** RECORD EXTRACTS **
::::::::::

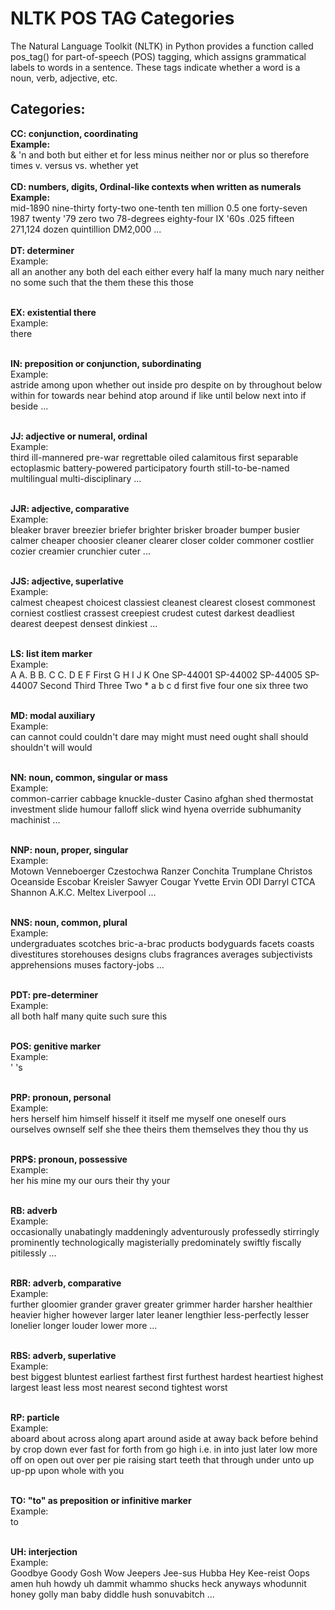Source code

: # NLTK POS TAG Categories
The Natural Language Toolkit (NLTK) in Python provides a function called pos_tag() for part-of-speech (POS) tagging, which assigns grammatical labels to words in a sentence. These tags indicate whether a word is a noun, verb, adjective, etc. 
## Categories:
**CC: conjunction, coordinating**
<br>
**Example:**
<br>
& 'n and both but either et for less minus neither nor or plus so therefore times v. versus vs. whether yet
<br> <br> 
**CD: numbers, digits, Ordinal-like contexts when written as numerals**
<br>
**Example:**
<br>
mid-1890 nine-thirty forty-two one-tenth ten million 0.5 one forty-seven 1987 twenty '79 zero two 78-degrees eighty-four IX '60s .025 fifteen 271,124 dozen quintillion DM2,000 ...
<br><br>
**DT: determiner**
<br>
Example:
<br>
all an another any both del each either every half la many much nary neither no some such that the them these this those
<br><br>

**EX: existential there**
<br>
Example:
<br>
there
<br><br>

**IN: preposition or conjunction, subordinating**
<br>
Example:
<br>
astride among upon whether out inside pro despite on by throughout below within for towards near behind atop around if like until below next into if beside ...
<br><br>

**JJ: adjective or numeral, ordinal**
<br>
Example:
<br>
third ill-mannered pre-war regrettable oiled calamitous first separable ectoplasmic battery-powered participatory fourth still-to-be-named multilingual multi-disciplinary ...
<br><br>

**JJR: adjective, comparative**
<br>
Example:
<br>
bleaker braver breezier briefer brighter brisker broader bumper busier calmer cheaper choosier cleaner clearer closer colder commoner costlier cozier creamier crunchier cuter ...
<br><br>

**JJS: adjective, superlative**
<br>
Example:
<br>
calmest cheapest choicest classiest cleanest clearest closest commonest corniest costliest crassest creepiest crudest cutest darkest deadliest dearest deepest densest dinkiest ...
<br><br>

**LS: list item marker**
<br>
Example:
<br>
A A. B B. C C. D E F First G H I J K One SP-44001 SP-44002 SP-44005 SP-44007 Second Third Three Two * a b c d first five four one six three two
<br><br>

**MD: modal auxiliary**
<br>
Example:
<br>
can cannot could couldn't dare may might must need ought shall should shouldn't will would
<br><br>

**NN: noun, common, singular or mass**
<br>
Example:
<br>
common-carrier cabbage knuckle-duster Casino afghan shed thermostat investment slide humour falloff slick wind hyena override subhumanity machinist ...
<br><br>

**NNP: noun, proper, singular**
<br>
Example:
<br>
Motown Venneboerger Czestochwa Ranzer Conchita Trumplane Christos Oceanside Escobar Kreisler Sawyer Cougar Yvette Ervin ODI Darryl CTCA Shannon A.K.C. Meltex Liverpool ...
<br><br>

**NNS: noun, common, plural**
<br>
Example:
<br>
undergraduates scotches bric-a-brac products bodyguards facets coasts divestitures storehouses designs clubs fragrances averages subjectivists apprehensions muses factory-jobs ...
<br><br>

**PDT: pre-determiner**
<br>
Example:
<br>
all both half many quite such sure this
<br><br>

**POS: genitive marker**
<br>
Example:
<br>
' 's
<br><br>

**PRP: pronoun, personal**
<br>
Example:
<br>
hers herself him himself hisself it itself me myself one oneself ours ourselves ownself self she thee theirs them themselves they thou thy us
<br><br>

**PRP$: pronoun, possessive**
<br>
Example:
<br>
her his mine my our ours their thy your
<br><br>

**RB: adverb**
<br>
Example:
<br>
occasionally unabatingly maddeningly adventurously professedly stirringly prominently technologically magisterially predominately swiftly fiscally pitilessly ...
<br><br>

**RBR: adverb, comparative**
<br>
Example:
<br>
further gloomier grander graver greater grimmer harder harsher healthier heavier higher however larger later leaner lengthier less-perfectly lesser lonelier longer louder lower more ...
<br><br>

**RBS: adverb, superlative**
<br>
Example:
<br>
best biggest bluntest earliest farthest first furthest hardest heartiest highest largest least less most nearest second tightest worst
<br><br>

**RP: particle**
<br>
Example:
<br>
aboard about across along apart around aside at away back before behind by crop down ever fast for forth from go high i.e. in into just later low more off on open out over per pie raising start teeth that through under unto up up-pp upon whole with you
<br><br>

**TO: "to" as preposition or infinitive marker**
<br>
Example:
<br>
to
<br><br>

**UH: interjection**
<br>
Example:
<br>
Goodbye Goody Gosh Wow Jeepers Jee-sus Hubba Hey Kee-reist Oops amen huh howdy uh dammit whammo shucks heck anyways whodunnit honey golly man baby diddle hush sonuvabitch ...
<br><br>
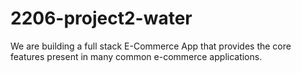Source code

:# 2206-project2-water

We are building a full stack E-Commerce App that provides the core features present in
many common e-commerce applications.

::::::::::

** REQUEST **
Copy each line of the records above that carries the word "behind".

** ANSWER TO THE EXERCISE **
astride among upon whether out inside pro despite on by throughout below within for towards near behind atop around if like until below next into if beside ...
aboard about across along apart around aside at away back before behind by crop down ever fast for forth from go high i.e. in into just later low more off on open out over per pie raising start teeth that through under unto up up-pp upon whole with you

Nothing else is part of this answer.